■ What the task asks ■
Please filter the data down to the lines that include the word "Péče" and copy them.

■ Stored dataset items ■
Start of Block
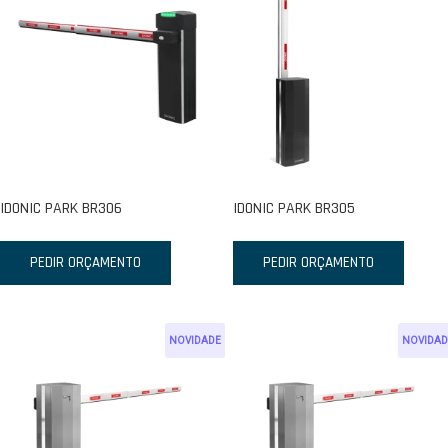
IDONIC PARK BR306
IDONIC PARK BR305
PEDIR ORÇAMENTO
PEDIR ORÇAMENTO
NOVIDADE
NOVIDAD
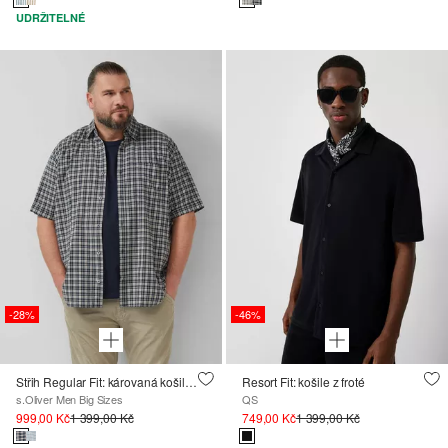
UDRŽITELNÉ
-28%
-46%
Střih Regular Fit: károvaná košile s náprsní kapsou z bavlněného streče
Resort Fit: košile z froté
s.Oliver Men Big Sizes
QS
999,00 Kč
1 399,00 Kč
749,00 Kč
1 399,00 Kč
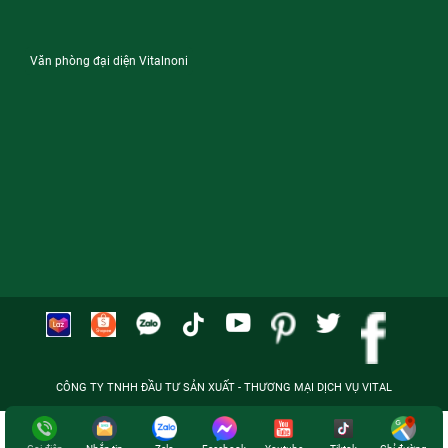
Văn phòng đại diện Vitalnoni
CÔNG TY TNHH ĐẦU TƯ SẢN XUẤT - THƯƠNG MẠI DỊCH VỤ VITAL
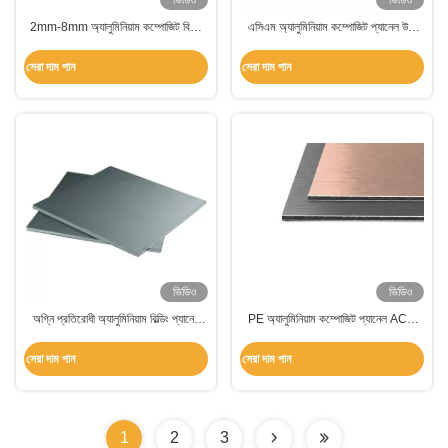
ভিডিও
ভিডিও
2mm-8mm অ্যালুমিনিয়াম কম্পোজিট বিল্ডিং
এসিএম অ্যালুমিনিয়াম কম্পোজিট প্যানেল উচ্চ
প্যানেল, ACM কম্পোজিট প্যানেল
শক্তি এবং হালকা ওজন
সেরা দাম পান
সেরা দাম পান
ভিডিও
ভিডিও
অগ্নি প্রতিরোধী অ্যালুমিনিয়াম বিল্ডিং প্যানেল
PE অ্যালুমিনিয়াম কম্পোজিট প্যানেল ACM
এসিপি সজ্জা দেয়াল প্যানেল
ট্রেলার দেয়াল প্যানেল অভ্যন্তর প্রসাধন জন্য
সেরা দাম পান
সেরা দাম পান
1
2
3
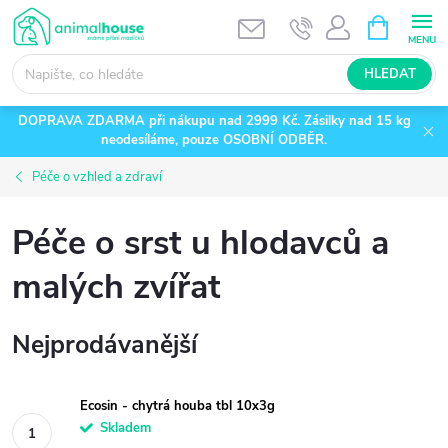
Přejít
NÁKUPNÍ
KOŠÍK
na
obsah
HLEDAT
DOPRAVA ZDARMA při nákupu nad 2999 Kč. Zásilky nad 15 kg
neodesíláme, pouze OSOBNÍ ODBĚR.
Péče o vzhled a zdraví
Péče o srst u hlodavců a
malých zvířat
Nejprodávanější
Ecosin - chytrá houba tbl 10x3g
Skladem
End of Block
■ Your solution ■
Péče o vzhled a zdraví
Péče o srst u hlodavců a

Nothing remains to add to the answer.